Gott spricht: Ich schenke euch ein neues Herz und lege einen neuen Geist in euch.
Die Losung für das neue Jahr gibt uns der Prophet Hesekiel mit auf den Weg. Er ist ein Schreiber starker Bilder und eindrucksvoller Visionen, und doch ist vielen Christen sein Buch wenig bekannt. Nur ganz selten ist es zur Predigt oder Lesung vorgeschlagen, in manchen Jahren gar nicht. Die jüdische Tradition fordert übrigens, dass nur ganz reife Menschen sich mit diesem Buch überhaupt befassen, und sie sollen mindestens 30 Jahre alt sein.

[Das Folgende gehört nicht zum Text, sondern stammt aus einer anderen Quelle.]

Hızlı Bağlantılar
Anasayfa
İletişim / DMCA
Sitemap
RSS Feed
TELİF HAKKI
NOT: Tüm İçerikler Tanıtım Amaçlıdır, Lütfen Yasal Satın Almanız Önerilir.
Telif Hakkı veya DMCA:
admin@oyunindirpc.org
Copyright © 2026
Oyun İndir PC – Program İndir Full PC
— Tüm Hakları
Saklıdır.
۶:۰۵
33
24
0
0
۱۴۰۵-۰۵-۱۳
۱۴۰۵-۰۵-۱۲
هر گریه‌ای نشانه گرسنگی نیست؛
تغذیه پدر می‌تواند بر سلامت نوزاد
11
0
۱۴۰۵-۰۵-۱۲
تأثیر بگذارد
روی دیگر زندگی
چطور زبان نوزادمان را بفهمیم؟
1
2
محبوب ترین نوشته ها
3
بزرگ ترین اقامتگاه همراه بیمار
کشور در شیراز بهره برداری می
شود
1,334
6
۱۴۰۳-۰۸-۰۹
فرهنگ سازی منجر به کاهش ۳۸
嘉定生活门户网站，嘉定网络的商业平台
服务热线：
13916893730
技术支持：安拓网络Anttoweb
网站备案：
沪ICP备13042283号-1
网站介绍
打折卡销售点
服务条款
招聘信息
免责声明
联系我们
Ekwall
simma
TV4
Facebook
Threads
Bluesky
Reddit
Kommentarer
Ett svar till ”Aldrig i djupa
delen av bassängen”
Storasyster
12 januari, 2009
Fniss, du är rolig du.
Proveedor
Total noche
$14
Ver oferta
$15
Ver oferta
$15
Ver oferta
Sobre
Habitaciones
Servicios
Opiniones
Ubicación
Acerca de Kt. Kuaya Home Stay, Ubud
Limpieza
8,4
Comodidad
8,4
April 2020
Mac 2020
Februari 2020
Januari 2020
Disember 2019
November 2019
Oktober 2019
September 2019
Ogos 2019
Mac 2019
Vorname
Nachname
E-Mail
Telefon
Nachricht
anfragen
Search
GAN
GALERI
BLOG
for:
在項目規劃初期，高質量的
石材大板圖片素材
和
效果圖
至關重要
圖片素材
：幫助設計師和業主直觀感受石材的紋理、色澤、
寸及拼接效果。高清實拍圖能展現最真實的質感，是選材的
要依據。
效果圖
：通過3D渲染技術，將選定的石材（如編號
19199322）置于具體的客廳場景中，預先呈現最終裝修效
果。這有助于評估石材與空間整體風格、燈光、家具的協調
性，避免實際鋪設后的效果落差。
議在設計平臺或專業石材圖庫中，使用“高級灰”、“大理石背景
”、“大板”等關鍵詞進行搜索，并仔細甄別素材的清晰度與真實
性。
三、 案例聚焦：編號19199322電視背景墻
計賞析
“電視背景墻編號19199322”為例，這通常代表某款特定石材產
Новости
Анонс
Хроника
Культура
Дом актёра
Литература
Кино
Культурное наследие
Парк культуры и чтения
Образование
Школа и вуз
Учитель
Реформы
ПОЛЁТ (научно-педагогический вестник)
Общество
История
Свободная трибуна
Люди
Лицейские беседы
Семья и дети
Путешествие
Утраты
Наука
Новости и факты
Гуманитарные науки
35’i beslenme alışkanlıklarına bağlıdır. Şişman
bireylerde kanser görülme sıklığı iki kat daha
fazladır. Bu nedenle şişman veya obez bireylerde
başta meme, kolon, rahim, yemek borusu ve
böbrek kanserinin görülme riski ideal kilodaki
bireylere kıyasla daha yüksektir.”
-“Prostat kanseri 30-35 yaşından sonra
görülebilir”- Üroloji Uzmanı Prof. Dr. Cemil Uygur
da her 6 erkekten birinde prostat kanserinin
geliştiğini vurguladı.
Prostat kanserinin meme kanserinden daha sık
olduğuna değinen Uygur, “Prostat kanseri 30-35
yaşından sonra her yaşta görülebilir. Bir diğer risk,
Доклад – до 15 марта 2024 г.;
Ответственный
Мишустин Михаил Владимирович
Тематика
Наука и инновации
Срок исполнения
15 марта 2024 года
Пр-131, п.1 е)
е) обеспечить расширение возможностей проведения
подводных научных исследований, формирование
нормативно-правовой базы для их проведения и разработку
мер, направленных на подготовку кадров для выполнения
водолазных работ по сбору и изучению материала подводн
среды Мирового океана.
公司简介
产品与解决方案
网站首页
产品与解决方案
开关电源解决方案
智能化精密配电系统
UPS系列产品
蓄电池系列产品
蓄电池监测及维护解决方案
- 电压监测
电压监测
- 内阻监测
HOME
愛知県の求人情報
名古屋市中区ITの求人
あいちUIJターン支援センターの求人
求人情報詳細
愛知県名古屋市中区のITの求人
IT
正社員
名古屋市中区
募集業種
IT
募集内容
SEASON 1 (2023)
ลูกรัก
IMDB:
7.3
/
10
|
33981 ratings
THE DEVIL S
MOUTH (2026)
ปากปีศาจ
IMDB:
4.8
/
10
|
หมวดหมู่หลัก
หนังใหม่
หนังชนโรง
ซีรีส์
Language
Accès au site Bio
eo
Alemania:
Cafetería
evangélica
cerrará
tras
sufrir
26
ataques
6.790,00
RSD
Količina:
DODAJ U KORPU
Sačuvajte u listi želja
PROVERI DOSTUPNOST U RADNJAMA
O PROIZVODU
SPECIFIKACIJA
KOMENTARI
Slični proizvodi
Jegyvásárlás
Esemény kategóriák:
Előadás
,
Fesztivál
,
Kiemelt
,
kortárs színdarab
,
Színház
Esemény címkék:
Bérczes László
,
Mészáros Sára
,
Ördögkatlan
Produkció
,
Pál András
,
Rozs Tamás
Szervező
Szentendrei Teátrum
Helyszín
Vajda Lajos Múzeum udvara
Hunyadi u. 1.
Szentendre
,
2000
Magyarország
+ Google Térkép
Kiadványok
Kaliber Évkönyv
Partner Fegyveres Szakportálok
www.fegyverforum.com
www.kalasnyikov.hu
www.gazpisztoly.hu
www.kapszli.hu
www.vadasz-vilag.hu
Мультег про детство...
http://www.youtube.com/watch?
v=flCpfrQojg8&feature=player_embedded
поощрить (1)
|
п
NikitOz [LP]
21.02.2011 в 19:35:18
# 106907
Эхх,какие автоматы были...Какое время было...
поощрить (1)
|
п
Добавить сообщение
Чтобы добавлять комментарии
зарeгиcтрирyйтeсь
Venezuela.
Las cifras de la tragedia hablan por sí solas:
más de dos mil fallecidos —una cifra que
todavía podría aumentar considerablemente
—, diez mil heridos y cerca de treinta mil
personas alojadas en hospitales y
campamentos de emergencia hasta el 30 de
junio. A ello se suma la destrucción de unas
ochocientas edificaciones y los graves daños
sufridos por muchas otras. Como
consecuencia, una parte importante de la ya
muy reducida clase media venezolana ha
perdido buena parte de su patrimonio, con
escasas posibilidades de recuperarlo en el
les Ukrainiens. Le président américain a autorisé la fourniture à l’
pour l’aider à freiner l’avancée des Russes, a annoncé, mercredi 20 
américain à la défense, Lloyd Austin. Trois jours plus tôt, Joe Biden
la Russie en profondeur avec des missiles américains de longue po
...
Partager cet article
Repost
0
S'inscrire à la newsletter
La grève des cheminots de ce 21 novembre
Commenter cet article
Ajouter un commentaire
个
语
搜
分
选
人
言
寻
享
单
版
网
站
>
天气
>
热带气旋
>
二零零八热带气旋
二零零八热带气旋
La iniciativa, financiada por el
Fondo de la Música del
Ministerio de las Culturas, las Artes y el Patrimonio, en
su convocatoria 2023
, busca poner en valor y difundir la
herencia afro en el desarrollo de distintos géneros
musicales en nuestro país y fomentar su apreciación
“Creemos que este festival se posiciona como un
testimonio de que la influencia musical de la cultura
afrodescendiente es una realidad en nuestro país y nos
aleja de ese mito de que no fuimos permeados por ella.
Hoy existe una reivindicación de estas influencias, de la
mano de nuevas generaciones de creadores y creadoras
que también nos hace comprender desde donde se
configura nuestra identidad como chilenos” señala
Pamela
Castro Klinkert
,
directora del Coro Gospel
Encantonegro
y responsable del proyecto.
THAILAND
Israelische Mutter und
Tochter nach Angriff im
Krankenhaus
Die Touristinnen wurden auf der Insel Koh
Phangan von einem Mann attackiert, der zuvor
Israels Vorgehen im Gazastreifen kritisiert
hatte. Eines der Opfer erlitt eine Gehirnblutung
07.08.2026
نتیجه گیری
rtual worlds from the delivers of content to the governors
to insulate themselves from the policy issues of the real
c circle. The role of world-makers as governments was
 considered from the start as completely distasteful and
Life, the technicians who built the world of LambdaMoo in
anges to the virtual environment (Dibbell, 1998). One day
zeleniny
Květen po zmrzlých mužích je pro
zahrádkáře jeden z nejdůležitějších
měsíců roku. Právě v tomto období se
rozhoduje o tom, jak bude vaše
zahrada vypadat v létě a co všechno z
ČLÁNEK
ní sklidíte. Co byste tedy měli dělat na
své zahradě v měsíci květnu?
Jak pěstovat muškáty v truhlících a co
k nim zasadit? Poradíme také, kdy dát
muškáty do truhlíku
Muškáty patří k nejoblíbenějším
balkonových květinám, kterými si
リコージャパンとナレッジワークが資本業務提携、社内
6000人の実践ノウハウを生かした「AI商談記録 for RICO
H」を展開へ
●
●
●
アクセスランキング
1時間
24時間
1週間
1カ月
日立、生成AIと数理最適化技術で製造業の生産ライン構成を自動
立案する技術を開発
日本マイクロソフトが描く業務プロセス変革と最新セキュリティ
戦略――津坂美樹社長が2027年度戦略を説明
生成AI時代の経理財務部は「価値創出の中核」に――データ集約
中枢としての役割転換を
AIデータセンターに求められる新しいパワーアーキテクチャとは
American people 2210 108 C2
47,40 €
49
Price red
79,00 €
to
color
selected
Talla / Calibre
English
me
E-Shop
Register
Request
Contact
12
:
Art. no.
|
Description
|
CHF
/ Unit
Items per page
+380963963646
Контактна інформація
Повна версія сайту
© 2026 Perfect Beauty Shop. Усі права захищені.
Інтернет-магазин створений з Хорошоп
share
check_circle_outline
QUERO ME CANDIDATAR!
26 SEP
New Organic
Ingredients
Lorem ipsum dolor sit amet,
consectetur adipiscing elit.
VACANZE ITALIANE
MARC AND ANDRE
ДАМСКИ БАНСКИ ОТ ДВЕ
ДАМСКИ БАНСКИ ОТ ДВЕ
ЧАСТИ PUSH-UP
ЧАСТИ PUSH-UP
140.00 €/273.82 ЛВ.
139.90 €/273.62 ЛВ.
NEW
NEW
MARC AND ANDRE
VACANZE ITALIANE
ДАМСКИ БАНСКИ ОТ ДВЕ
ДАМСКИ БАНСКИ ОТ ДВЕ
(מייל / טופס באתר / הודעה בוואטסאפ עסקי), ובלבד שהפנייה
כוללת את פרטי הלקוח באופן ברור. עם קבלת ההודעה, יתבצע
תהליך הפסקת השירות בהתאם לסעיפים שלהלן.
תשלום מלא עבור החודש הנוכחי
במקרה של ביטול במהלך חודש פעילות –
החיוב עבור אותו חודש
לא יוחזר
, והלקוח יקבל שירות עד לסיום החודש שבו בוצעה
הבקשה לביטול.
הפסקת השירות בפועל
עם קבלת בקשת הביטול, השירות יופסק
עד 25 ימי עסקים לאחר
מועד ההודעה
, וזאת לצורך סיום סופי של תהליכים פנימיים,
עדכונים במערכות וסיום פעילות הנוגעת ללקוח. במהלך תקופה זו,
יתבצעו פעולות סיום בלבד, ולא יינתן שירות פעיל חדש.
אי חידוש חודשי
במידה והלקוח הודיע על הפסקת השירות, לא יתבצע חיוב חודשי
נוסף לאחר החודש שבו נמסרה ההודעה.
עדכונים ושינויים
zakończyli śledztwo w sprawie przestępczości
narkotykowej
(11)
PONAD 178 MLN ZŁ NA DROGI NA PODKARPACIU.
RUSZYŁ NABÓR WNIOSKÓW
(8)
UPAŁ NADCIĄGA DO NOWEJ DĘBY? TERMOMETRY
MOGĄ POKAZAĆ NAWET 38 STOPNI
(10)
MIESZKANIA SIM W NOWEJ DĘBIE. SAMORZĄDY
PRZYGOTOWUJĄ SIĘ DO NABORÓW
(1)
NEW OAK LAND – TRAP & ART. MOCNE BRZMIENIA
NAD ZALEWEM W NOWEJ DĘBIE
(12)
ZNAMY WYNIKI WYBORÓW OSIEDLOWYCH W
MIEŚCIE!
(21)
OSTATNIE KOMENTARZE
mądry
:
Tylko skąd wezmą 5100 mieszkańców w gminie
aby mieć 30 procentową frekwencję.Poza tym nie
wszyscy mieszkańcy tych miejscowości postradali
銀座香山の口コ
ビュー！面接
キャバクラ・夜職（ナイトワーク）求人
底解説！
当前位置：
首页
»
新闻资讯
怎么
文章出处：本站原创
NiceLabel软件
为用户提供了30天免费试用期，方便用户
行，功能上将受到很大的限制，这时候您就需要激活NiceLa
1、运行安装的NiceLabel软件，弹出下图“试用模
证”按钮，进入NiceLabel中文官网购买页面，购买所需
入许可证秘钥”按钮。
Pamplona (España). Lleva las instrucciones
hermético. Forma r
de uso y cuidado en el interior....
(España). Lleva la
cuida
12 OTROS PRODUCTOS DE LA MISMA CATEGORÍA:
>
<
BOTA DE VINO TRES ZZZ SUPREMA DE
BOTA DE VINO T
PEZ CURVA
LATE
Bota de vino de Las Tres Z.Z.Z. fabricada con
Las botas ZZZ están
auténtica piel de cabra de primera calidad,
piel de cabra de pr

Die Ökumenischen Arbeitsgemeinschaft für Bibellesen, die die Jahreslosung jedes Jahr auswählt, traut uns da also einiges an Reife und Verständnis zu. Im 36. Kapitel seines Buches liegt das Augenmerk auf Verheißungen. Es soll wieder gut werden, was in Unruhe und Schieflage geraten ist. Dabei ist Hesekiel keiner, der die Dinge beschwichtigen und schnellen Trost spenden würde. Ängste und Verunsicherungen bestimmen seine Zeit, es ist die Zeit, die schließlich in die Zerstörung des Tempels durch die Babylonier münden wird. Es sind gerade die Krisenzeiten, die die meisten der biblischen Texte und Geschichten hervorbringen. Der Glaube des Gottesvolkes reift heran, indem er sich den Fragen seiner Zeit immer wieder neu stellt.
Hesekiel weiß oder ahnt jedenfalls, dass die Zeit der Bedrängung begrenzt sein wird. Diese Hoffnung durchzieht sein 36. Kapitel. Doch es kann auch keine einfache Rückkehr ins Alte geben. Zu vieles ist gewesen, zu vieles ist vorgefallen. Und so kommt er auf das Herz und auf den Geist zu sprechen. Kaum ein Organ, kaum ein Körperteil ist so stark mit Gefühlen und Assoziationen verbunden wie das Herz. Nicht umsonst ist es ein Symbol für die Liebe. Was vom Herzen kommt, das ist tief und – modern ausgedrückt – ganzheitlich. Ich kann Dinge vom Verstand her begreifen und sie kommen manchmal doch nicht im Herzen an. Und Geist, das ist der Lebensatem. Stoffwechsel würden wir heute sagen. Er unterscheidet lebendige Wesen von toter Materie. Dass Lebewesen diesen Lebensatem haben, das wird in der Bibel als der eigentliche Schöpfungsakt beschrieben.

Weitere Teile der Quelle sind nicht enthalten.